At least here, our evening peak tou rate to midnight is 50c and feed in 6c, so an incredible difference.


Yes, lithium ion, 13.5kw usable, guaranteed 10 year guaranteed to still maintain 70% with unlimited cycles.


They expect it will be more like 80%, but I feel the usual lithium rules of not running down too low is good to do if possible, hence 13.5kw is good to have available, might use say 4 or 5kw of that overnight.

Not much one can do about upper charge level, but might be able to programme them to stop charging at 85% or 90% then send to grid.
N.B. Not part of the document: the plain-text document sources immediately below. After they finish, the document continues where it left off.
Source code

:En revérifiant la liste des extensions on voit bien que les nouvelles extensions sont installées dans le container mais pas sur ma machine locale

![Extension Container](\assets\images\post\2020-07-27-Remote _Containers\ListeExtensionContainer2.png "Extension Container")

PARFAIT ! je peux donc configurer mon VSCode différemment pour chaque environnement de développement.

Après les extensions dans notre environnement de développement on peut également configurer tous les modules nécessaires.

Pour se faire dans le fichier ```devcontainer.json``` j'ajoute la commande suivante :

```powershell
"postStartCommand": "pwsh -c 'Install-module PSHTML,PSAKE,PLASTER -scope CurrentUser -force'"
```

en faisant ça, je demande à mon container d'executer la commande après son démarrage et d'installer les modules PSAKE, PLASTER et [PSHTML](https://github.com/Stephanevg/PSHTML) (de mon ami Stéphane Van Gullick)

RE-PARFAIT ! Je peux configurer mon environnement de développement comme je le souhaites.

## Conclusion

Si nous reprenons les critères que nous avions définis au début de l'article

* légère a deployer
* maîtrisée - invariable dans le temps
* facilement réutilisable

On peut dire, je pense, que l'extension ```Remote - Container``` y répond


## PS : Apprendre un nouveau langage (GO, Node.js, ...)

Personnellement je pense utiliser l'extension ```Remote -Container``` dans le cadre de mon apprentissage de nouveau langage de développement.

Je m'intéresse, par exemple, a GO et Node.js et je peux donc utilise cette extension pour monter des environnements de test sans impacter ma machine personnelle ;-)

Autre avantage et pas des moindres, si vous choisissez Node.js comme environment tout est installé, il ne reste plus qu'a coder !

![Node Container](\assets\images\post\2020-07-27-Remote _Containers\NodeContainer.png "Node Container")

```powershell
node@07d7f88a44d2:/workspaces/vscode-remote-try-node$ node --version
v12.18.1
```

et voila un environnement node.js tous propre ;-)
One should be able to manage a typical home with that.

Super Nova
1 Reply 498 Views



Maybe the wrong thread but I think I would have regretted getting a Lithium Ion battery. Having had on battery set which had a relatively short lifespan and did not tolerate complete discharge, I was not in a hurry to repeat that mistake. Hence getting LTO instead. Warranty of 90% capacity at 20 years and projected lifespan of 50+ years seems a better investment to me.

1 Reply 493 Views

Yeah I suppose the main reasons lto batteries aren’t as widely used is the trade off of lower energy density, higher price, and limitations in cycle life. 
For pretty much all lithium best practice with how low you deplete them and high you charge them regularly is key for any of their longevity. 
Having a battery is still fairly rare for most solar system owners, but it’s getting more common with advantages it can bring overall, and getting better with financial justification in many situations.